For Margaret Lock, these variations illustrate what she calls “local biologies.” The body is never a universal given: it is always interpreted through specific cultural frameworks. Thus, the meaning of hysterectomy cannot be understood independently of the social context in which it takes place. What is experienced as a loss in one setting may be perceived as a release in another.



Hysterectomy is also a particularly useful entry point for analysing the power relations that run through the medical field. Drawing on Michel Foucault’s work on biopolitics, one can argue that reproductive bodies are subject to particular attention from institutions. The regulation of reproduction, whether by encouraging it, limiting it, or medicalising it, lies at the heart of strategies for governing populations.


Within this framework, decisions about hysterectomy do not rest solely on neutral medical considerations. They are shaped by implicit norms concerning what counts as a “normal” body, an “acceptable” sexuality, or a “desirable” life course. Studies have shown that certain populations, particularly women from working-class backgrounds or racialised minorities, may be more frequently steered toward radical solutions. This suggests that access to therapeutic alternatives is not distributed equally.

The body thus becomes a space where different forms of power intersect: medical power, social power, and political power. Hysterectomy, far from being a purely technical act, is embedded in these dynamics and reveals their tensions.


A contemporary analysis cannot avoid engaging with the diversity of gender identities. The association between uterus and femininity rests on a binary conception of gender that is now being widely challenged. Not all people with a uterus identify as women, and not all women necessarily have a uterus.

In this context, hysterectomy can take on radically different meanings. For some trans men or non-binary people, it may constitute an important step in a gender-affirming journey. In this case, the intervention is not experienced as a loss, but as a transformation that aligns with lived identity.


This perspective invites anthropology to rethink its own categories. Rather than viewing the uterus as a universal marker of femininity, it becomes necessary to regard it as an element whose meaning is variable, negotiated, and sometimes contested.

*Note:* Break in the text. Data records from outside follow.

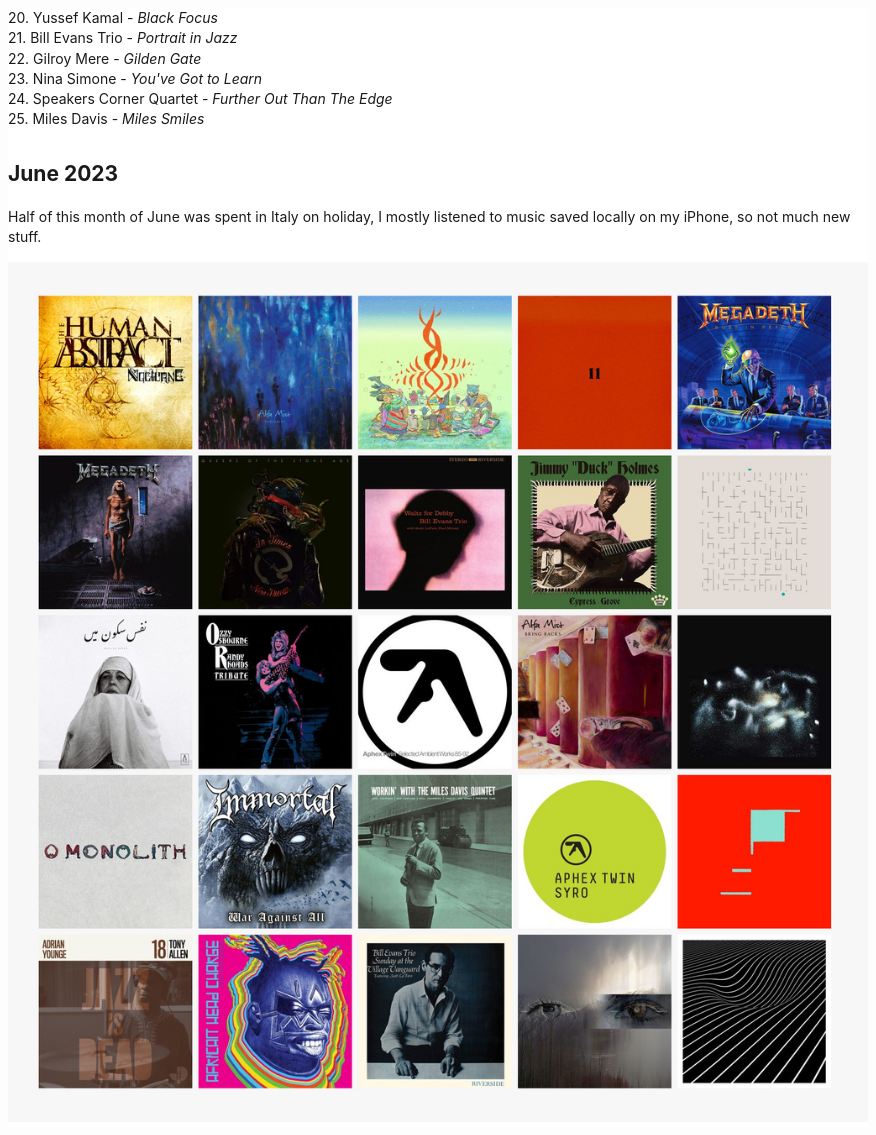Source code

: 20\. Yussef Kamal - _Black Focus_<br>
21\. Bill Evans Trio - _Portrait in Jazz_<br>
22\. Gilroy Mere - _Gilden Gate_<br>
23\. Nina Simone - _You've Got to Learn_<br>
24\. Speakers Corner Quartet - _Further Out Than The Edge_<br>
25\. Miles Davis - _Miles Smiles_<br>

## June 2023

Half of this month of June was spent in Italy on holiday, I mostly listened to music saved locally on my iPhone, so not much new stuff.

![lastfm Albums Chart June 2023](../../assets/images/posts/2023-01-08-monthly-lastfm-albums-charts/2023_06_June_lastfm_chart.jpg)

Through anthropological analysis, hysterectomy appears as far more than a surgical procedure. It is a moment of reconfiguration in which the relationships between body, identity, and society are redefined. By highlighting the socially constructed dimension of the reproductive body, it reveals the ways in which gender norms are inscribed in the flesh while remaining open to change.


Rather than opposing biology and culture, this approach shows that they are inseparable. The uterus, like any organ, is both a material reality and an object of meaning. Hysterectomy, by removing it, does not simply eliminate a biological function: it reconfigures a set of symbolic, social, and political relations that continue to shape lived experience.


Références



  • Martin, E. (1987). The Woman in the Body: A Cultural Analysis of Reproduction.

  • Lock, M. (1993). Encounters with Aging: Mythologies of Menopause in Japan and North America. Berkeley: University of California Press.

  • Lock, M. & Nguyen, V.-K. (2010). An Anthropology of Biomedicine.

  • Foucault, M. (1976). Histoire de la sexualité, tome 1.

  • Ginsburg, F. & Rapp, R. (1995). Conceiving the New World Order.